(Data extracted from a collection)
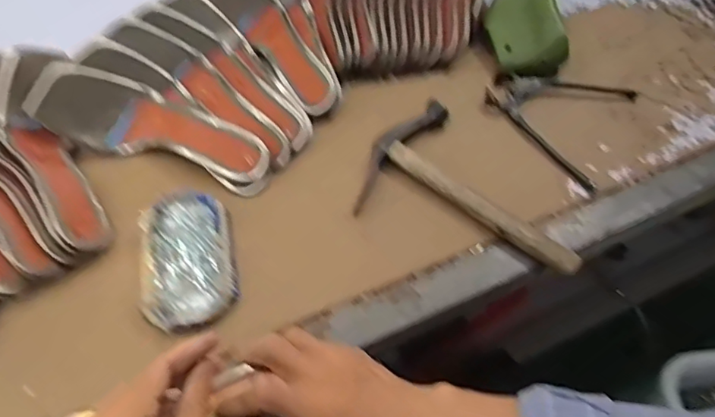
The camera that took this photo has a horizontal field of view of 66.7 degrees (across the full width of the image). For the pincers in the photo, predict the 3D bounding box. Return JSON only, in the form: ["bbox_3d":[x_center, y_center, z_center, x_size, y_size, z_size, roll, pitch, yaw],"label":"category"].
[{"bbox_3d":[0.212,-0.105,0.598,0.144,0.017,0.144,27,61,16],"label":"pincers"}]

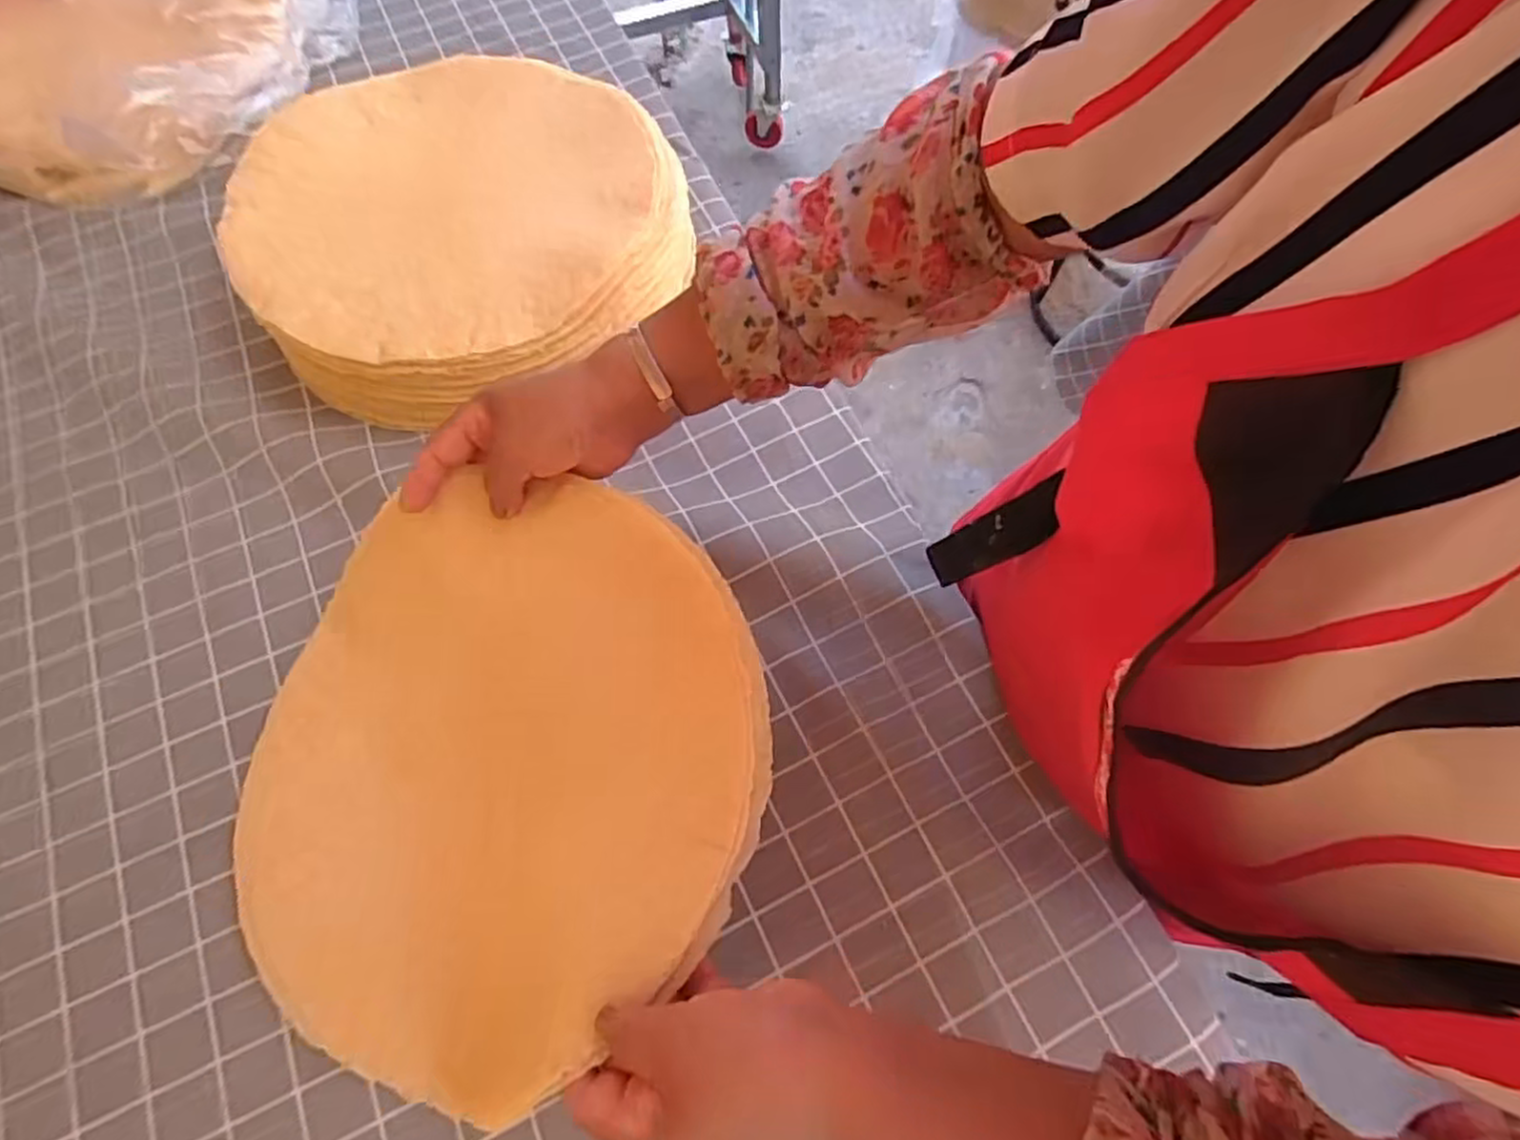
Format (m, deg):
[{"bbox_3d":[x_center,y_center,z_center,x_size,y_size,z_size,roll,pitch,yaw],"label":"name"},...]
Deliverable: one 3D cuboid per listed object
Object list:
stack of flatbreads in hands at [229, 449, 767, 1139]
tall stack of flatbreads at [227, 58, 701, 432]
[{"bbox_3d":[-0.168,0.115,0.427,0.327,0.037,0.354,38,95,27],"label":"stack of flatbreads in hands"},{"bbox_3d":[-0.258,-0.309,0.653,0.358,0.073,0.361,-29,68,-9],"label":"tall stack of flatbreads"}]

WHAT TO PRODUCE: What you give back must match the entries exactly, apart from the omitted pictures.

RESULT FOR THIS EXERCISE:
The camera that took this photo has a horizontal field of view of 66.7 degrees (across the full width of the image). For the pincers in the photo, predict the 3D bounding box. Return JSON only, in the form: ["bbox_3d":[x_center, y_center, z_center, x_size, y_size, z_size, roll, pitch, yaw],"label":"category"].
[{"bbox_3d":[0.212,-0.105,0.598,0.144,0.017,0.144,27,61,16],"label":"pincers"}]

Format (m, deg):
[{"bbox_3d":[x_center,y_center,z_center,x_size,y_size,z_size,roll,pitch,yaw],"label":"name"},...]
Deliverable: one 3D cuboid per listed object
Object list:
stack of flatbreads in hands at [229, 449, 767, 1139]
tall stack of flatbreads at [227, 58, 701, 432]
[{"bbox_3d":[-0.168,0.115,0.427,0.327,0.037,0.354,38,95,27],"label":"stack of flatbreads in hands"},{"bbox_3d":[-0.258,-0.309,0.653,0.358,0.073,0.361,-29,68,-9],"label":"tall stack of flatbreads"}]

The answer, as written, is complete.